Relator urges upon us the adoption of what his brief denominates the "Texas rule" which, he states in his brief, is exemplified by Lottman v. Cuilla, 288 S.W. 123, and Glazer v. Wheeler, 130 S.W.2d 353. Those cases do not turn on a third-party procedural statute, such as is involved here, but upon the particular substantive law of that jurisdiction respecting contribution between joint tort feasors. Whatever may be the local law of Texas, it is neither persuasive nor decisive here.

[5] The question of the timeliness of the filing of the motion for leave to file the third-party petition has been raised but upon the entire record here we consider that relator's motion was timely filed.

[6] We conclude and rule, under this statute as written, that notwithstanding objection thereto by plaintiff, the respondent Judge has a wide judicial discretion to grant or refuse leave to file the third-party petition.
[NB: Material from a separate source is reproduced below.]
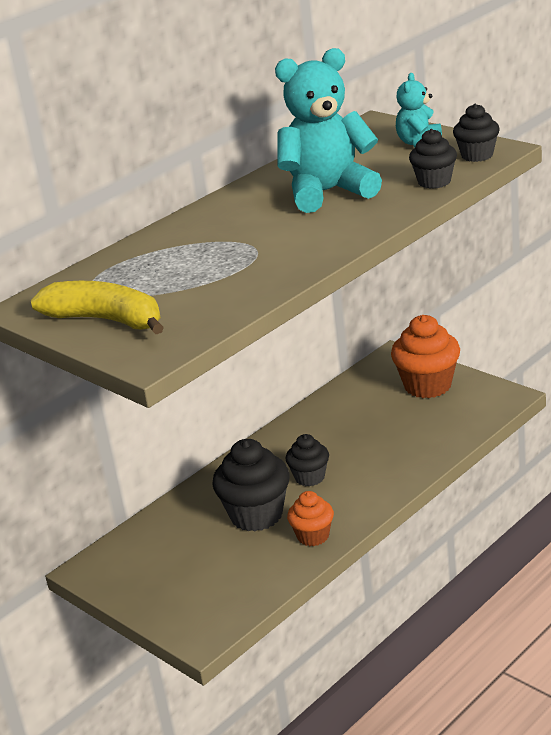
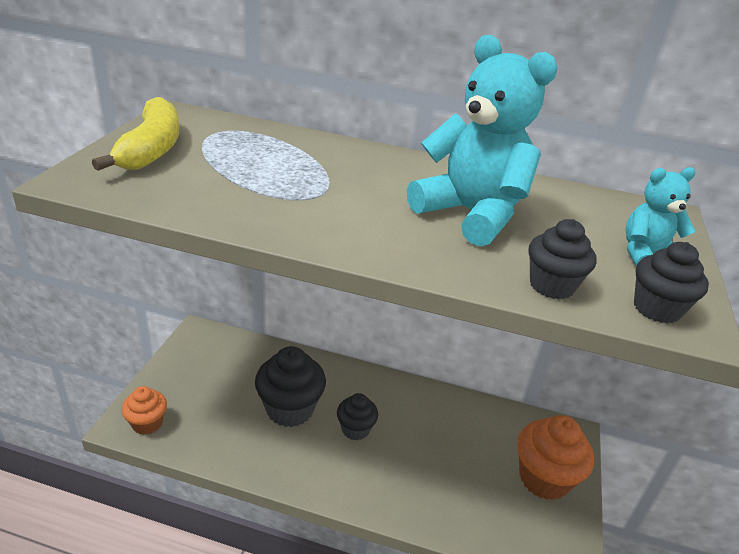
camera: 55 degrees right, 5 degrees up
orange cupcake [287,491,334,546] -> orange cupcake moved to [122,386,167,435]

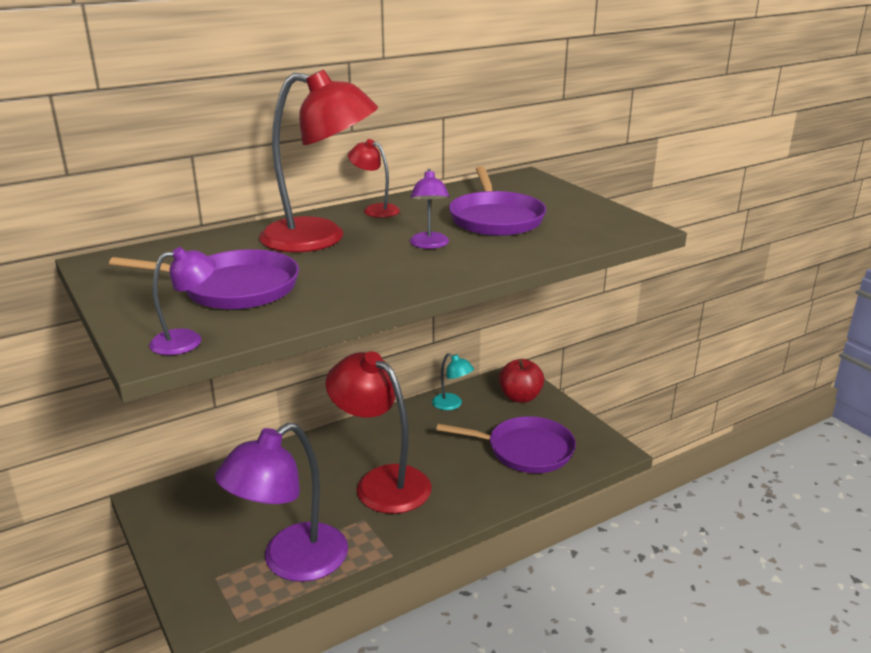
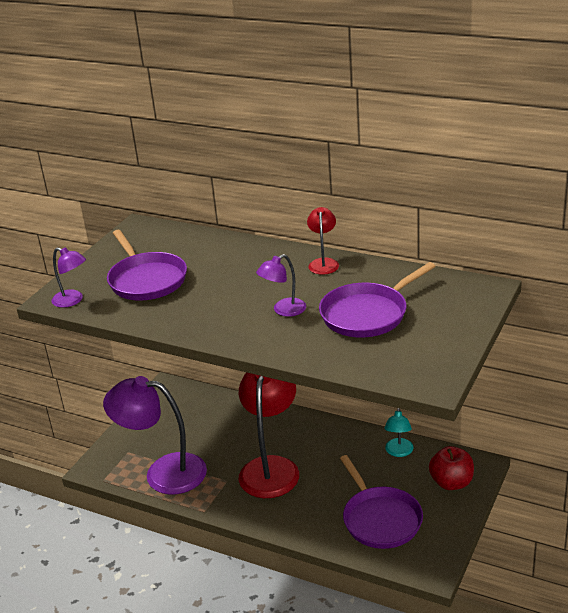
camera: 60 degrees right, 5 degrees up
red lamp [259,69,378,252] -> none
It appearing from the record before us that the respondent, in view of plaintiff's objection to relator's motion, questioned his power and jurisdiction, as Judge of said circuit court, to exercise any discretion whatever in this instance, and that he failed to exercise his judicial discretion in the premises, the alternative writ heretofore issued is hereby made permanent. However, our writ of mandamus heretofore issued is hereby ordered to be, and the same is modified, and, not inconsistent with the views herein expressed, the respondent Judge is ordered and directed to consider and rule upon relator's motion for leave to file his third-party petition in case number 38709, now pending in the circuit court of Boone County, and entitled "Andrew Lanham, a minor, etc., vs. Thomas McClure, Jr." It is so ordered. All concur.